Reproduce every record below exactly, without the pictures.

Available data START

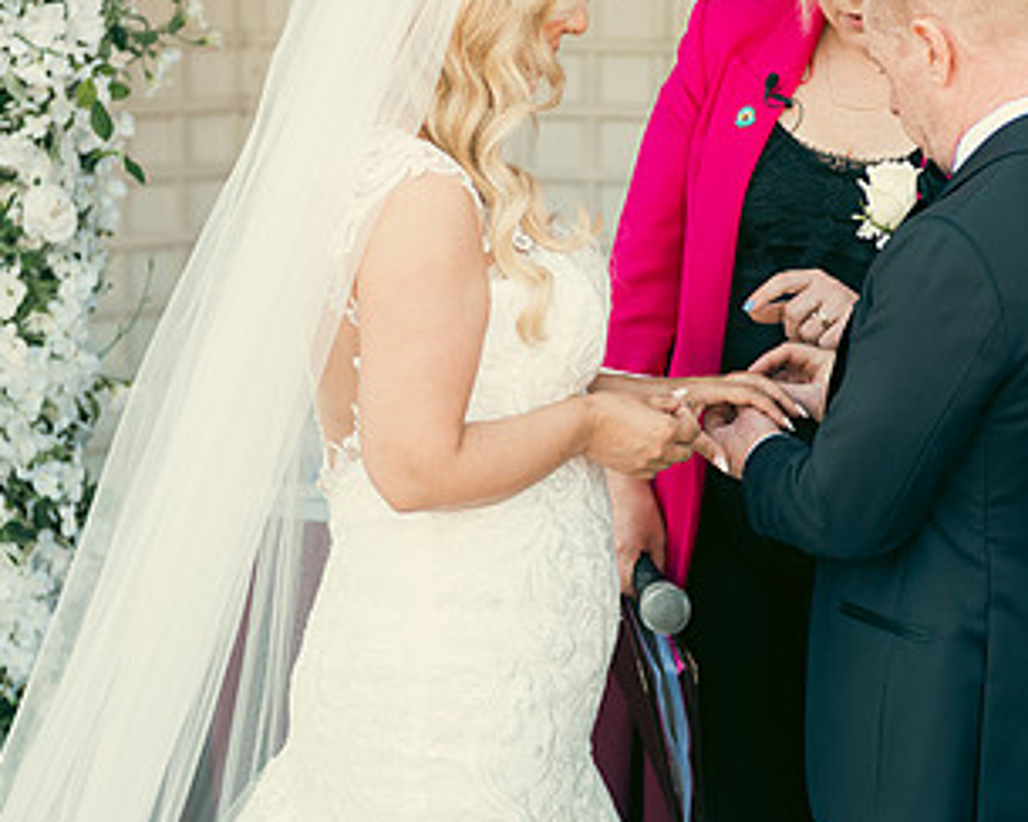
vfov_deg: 12.3
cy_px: 312
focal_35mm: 125
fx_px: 3803
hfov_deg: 15.4
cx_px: 654
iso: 320
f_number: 3.5
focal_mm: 70
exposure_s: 1/250
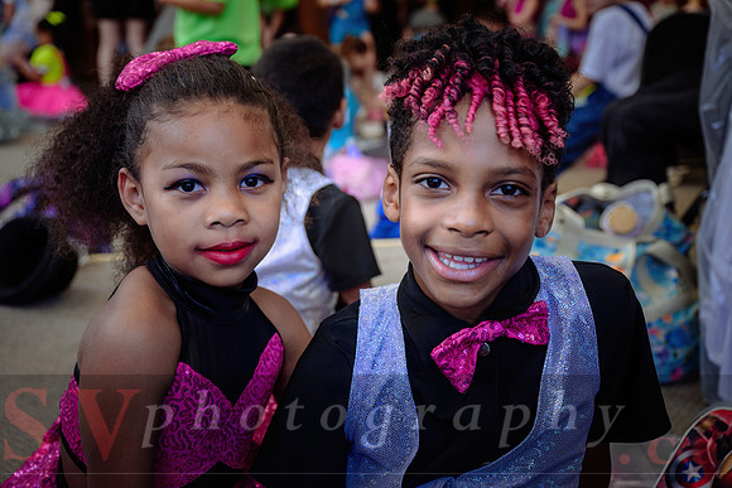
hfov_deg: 43.6
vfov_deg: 29.9
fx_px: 915
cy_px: 244
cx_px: 366
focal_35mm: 45
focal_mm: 45
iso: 320
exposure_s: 1/125
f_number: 4
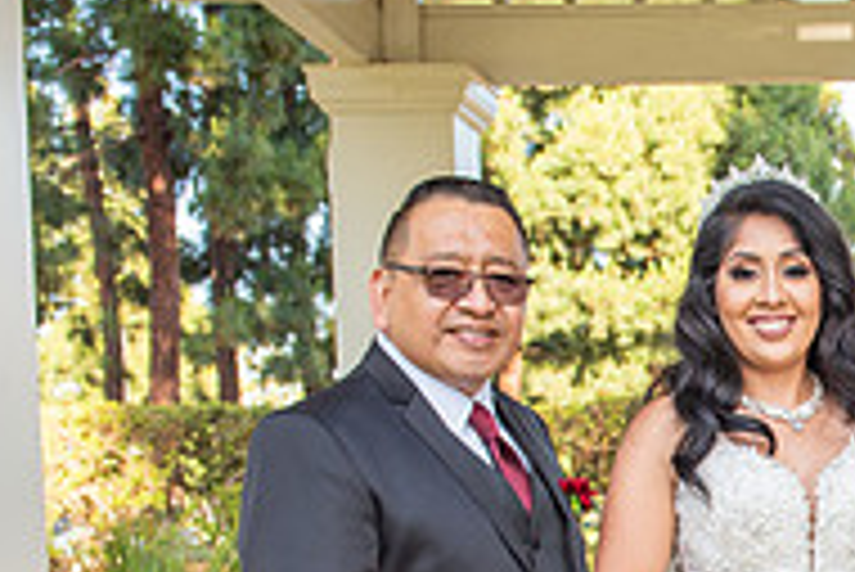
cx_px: 1050
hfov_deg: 19.1
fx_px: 2377
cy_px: 692
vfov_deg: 13.3
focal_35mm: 100
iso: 200
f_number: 5.6
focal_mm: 29
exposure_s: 1/160
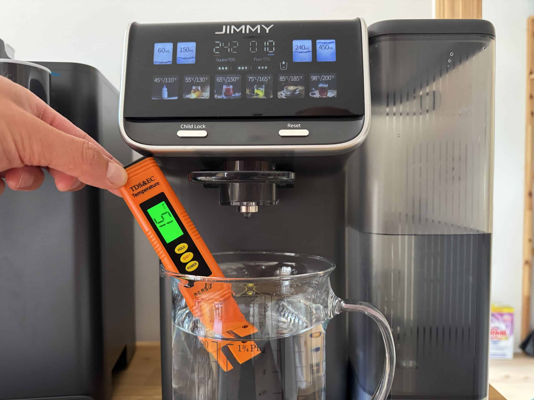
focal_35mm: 24
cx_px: 267
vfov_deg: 56.8
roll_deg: +0.0
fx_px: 370
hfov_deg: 71.6
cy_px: 200
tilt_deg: -1.8
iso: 640
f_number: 1.78
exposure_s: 1/59
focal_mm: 6.76
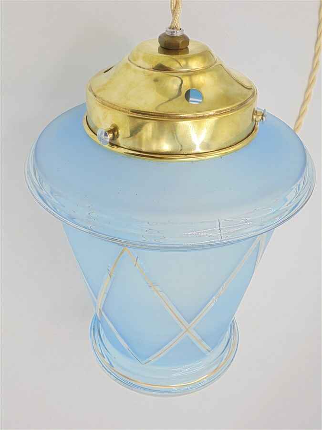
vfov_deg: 49.0
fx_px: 471
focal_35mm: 38
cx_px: 161
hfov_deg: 37.7
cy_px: 215
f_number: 4.2
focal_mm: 6.9
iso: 100
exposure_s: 1/200
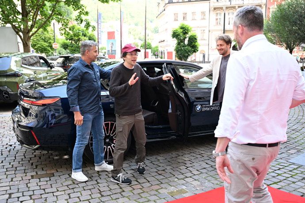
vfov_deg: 37.9
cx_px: 152
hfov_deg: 54.4
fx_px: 297
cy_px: 102
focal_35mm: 35
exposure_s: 1/320
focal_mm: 35
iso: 1250
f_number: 4.5
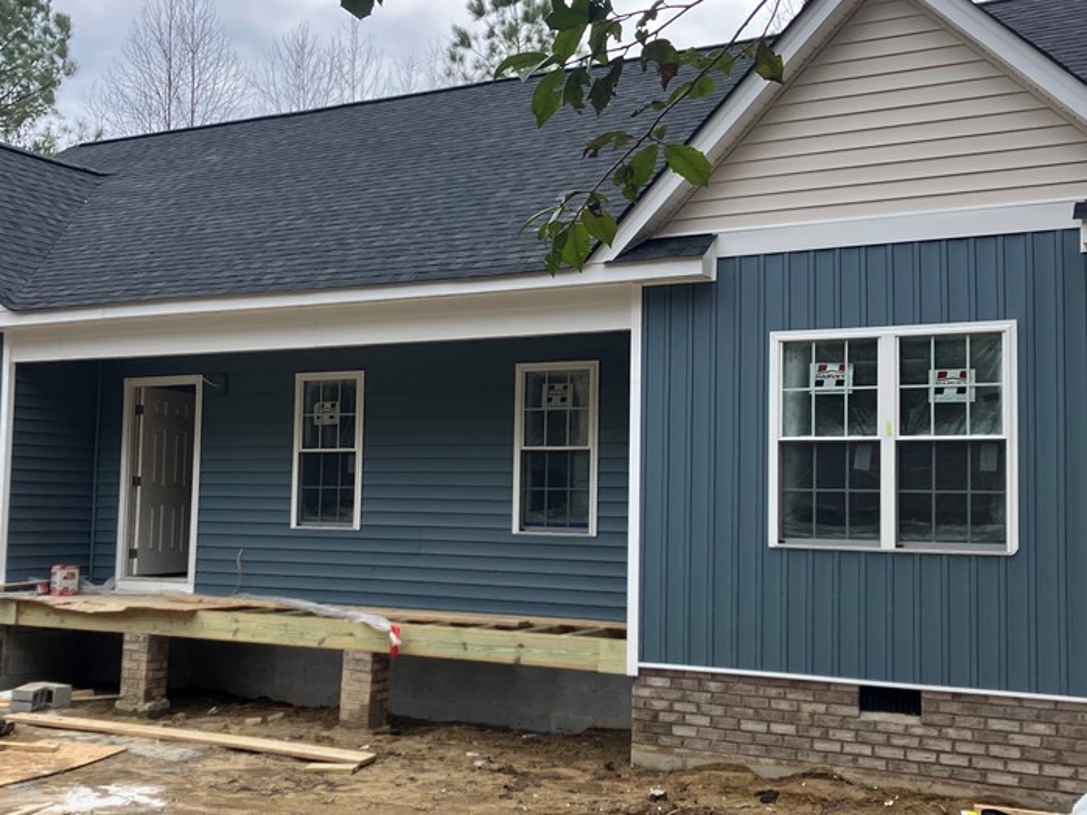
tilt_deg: +5.5
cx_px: 468
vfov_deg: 35.1
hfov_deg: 45.7
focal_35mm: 41
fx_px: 1287
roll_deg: -1.5
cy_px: 392
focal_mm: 3.99
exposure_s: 1/458
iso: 32
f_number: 1.8
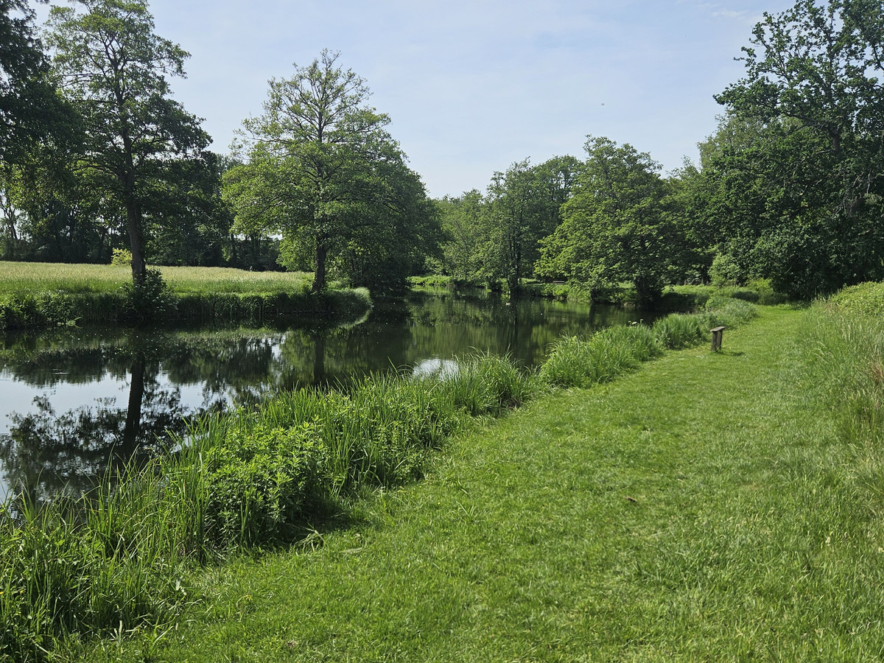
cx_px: 442
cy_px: 332
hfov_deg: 73.9
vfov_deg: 58.9
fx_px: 587
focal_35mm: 23
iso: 25
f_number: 1.8
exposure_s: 1/2635
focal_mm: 5.4
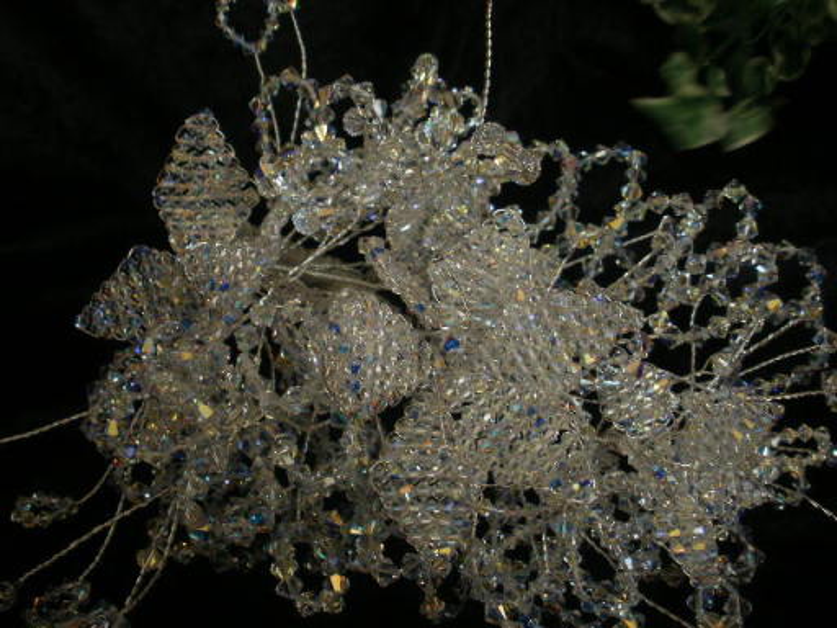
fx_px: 870
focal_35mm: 36
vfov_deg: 39.7
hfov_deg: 51.4
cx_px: 418
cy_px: 314
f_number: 3.5
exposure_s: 1/50
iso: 100
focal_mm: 6.3
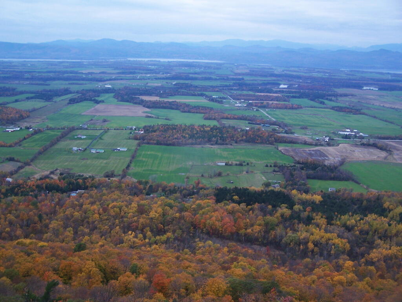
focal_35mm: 38
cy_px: 151
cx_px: 201
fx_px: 441
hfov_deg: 49.0
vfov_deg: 37.7
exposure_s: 1/500
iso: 80
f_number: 2.8
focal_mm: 6.3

Available data END

▶ **Output of the exercise**:
vfov_deg: 12.3
cy_px: 312
focal_35mm: 125
fx_px: 3803
hfov_deg: 15.4
cx_px: 654
iso: 320
f_number: 3.5
focal_mm: 70
exposure_s: 1/250
hfov_deg: 43.6
vfov_deg: 29.9
fx_px: 915
cy_px: 244
cx_px: 366
focal_35mm: 45
focal_mm: 45
iso: 320
exposure_s: 1/125
f_number: 4
cx_px: 1050
hfov_deg: 19.1
fx_px: 2377
cy_px: 692
vfov_deg: 13.3
focal_35mm: 100
iso: 200
f_number: 5.6
focal_mm: 29
exposure_s: 1/160
focal_35mm: 24
cx_px: 267
vfov_deg: 56.8
roll_deg: +0.0
fx_px: 370
hfov_deg: 71.6
cy_px: 200
tilt_deg: -1.8
iso: 640
f_number: 1.78
exposure_s: 1/59
focal_mm: 6.76
vfov_deg: 49.0
fx_px: 471
focal_35mm: 38
cx_px: 161
hfov_deg: 37.7
cy_px: 215
f_number: 4.2
focal_mm: 6.9
iso: 100
exposure_s: 1/200
vfov_deg: 37.9
cx_px: 152
hfov_deg: 54.4
fx_px: 297
cy_px: 102
focal_35mm: 35
exposure_s: 1/320
focal_mm: 35
iso: 1250
f_number: 4.5
tilt_deg: +5.5
cx_px: 468
vfov_deg: 35.1
hfov_deg: 45.7
focal_35mm: 41
fx_px: 1287
roll_deg: -1.5
cy_px: 392
focal_mm: 3.99
exposure_s: 1/458
iso: 32
f_number: 1.8
cx_px: 442
cy_px: 332
hfov_deg: 73.9
vfov_deg: 58.9
fx_px: 587
focal_35mm: 23
iso: 25
f_number: 1.8
exposure_s: 1/2635
focal_mm: 5.4
fx_px: 870
focal_35mm: 36
vfov_deg: 39.7
hfov_deg: 51.4
cx_px: 418
cy_px: 314
f_number: 3.5
exposure_s: 1/50
iso: 100
focal_mm: 6.3
focal_35mm: 38
cy_px: 151
cx_px: 201
fx_px: 441
hfov_deg: 49.0
vfov_deg: 37.7
exposure_s: 1/500
iso: 80
f_number: 2.8
focal_mm: 6.3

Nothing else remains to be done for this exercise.